AGE ◭ elle vient d'avoir trente-cinq ans. LIEU DE NAISSANCE ◭ elle a vu le jour au domaine zora, un lieu qu'elle affectionne tout particulièrement et où elle revient toujours après de longues absences. RACE ◭ elle est une zora. CLASSE ◭ guerrière convertie, elle s'est mise en tête d'affronter le mal en parcourant le monde et les terres d'Hyrule, un esprit plutôt rebelle pour un membre de son espèce. METIER ◭ nomade, elle n'a pas de profession fixe et se contente de vivre des quelques rubis qu'elle parvient à obtenir en vendant des poissons qu'elle réussi à pêcher. LIEU D'HABITATION ◭ elle a une bicoque au domaine zora, mais voyage trop pour y vivre complètement. CLASSE SOCIALE ◭ ni riche, ni pauvre. SITUATION ◭ solitaire depuis la naissance, elle n'a rencontré ni âme ni cœur qui aient pu convoiter les siens, elle se plaît à son existence solitaire. AFFILIATION ◭ quoi qu'il arrive, son âme et son cœur sont à Hyrule et à ses habitants.
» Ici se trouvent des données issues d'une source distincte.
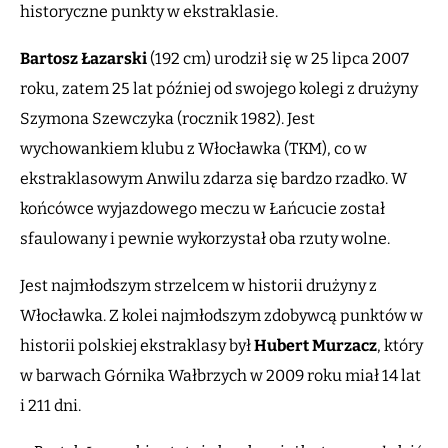
historyczne punkty w ekstraklasie.
Bartosz Łazarski
(192 cm) urodził się w 25 lipca 2007
roku, zatem 25 lat później od swojego kolegi z drużyny
Szymona Szewczyka (rocznik 1982). Jest
wychowankiem klubu z Włocławka (TKM), co w
ekstraklasowym Anwilu zdarza się bardzo rzadko. W
końcówce wyjazdowego meczu w Łańcucie został
sfaulowany i pewnie wykorzystał oba rzuty wolne.
Jest najmłodszym strzelcem w historii drużyny z
Włocławka. Z kolei najmłodszym zdobywcą punktów w
historii polskiej ekstraklasy był
Hubert Murzacz
, który
w barwach Górnika Wałbrzych w 2009 roku miał 14 lat
i 211 dni.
Elle se battra pour ces terres jusqu'à en mourir, s'il le faut.
Maïwenn est une femme indépendante et solitaire, ravagée par les terribles épreuves qu'elle a du subir dans son enfance, elle ne supporte la présence de son entourage que très faiblement. Elle aime le silence que lui procure ses voyages et à toujours soif d'aventure et d'inconnu. Hyperactive, elle ne tient jamais en place au même endroit très longtemps et ressent, toujours, le besoin d'aller toujours plus loin. Sa condition d'extrême bonne nageuse lui permet de visiter le fond des mers et de voyager d'îles en îles sans avoir à trouver une embarcation. Rebelle dans l'âme, elle ne s'est pourtant jamais éloigné des principes et des valeurs rattachées au royaume d'Hyrule et vit dans l'extrême conviction que les traditions de ce royaume sont toutes inéluctables et importantes. Mais Maïwenn est également une femme fragile, sous ses airs inaccessibles. Une fleur larmoyante qui se cache derrière la témérité et le courage d'une véritable guerrière. Elle a trouvé le repos de son âme dans la quête et l'aventure, s'y noie pour ne jamais avoir à penser aux failles ouvertes qui la fragilisent et la rendent... vulnérable. Femme au caractère bien trempé, la langue pendue et la remarque acerbe, elle est de la trempe des plus grandes héroïnes contemporaines. Toujours à l'affût de nouveaux objets à découvrir, elle parcourt le monde depuis plus de dix ans et ne pense pas avoir eu le temps d'en faire, encore, le tour.
Jamais vous ne la verrez perdre la face ou pleurer, ceci est un luxe qu'elle n'autorise à personne. Elle reste discrète sur sa vie privée et ne parle de celle-ci que lorsque ça s'avère nécessaire. Très intelligente, plus intelligente que la plupart des Zoras, Maïwenn adore lire et peindre. Elle pêche beaucoup pour ensuite vendre poissons et objets retrouvés au fond des eaux dans le but d'avoir, toujours avec elle, une petite besace pleine de rubis en cas de besoin. Avec le temps, et l'expérience, elle est devenue très maligne et débrouillarde. Ainsi, jamais vous ne la verrez partir en quête d'une nouvelle terre sans avoir, au préalable, sur elle de quoi résister aux pires épreuves. Elle ne s'éloigne jamais des cours d'eau même si, lorsque c'est nécessaire, elle porte sur elle une gourde pleine d'eau dont elle hydrate ses membres régulièrement.
Des jambes longues et élancées qui lui donnent une endurance hors du commun, un visage fin aux traits dessinés et harmonieux masquant quelque peu les cernes qu'elle a, de naissance, sous les yeux. Quelques cicatrices, marques d'épreuves traversées, sur le corps dont une plus importante que les autres ; sur le bas ventre (signe de l'enfant qu'on lui a arraché). Des cheveux mi-longs, légèrement bouclés, qui semblent voler derrière elle lorsqu'elle est en mouvement et d'un blond cendré. Ses yeux sont verts émeraudes, bleus lorsqu'elle est se trouve près d'un point d'eau ou qu'elle nage.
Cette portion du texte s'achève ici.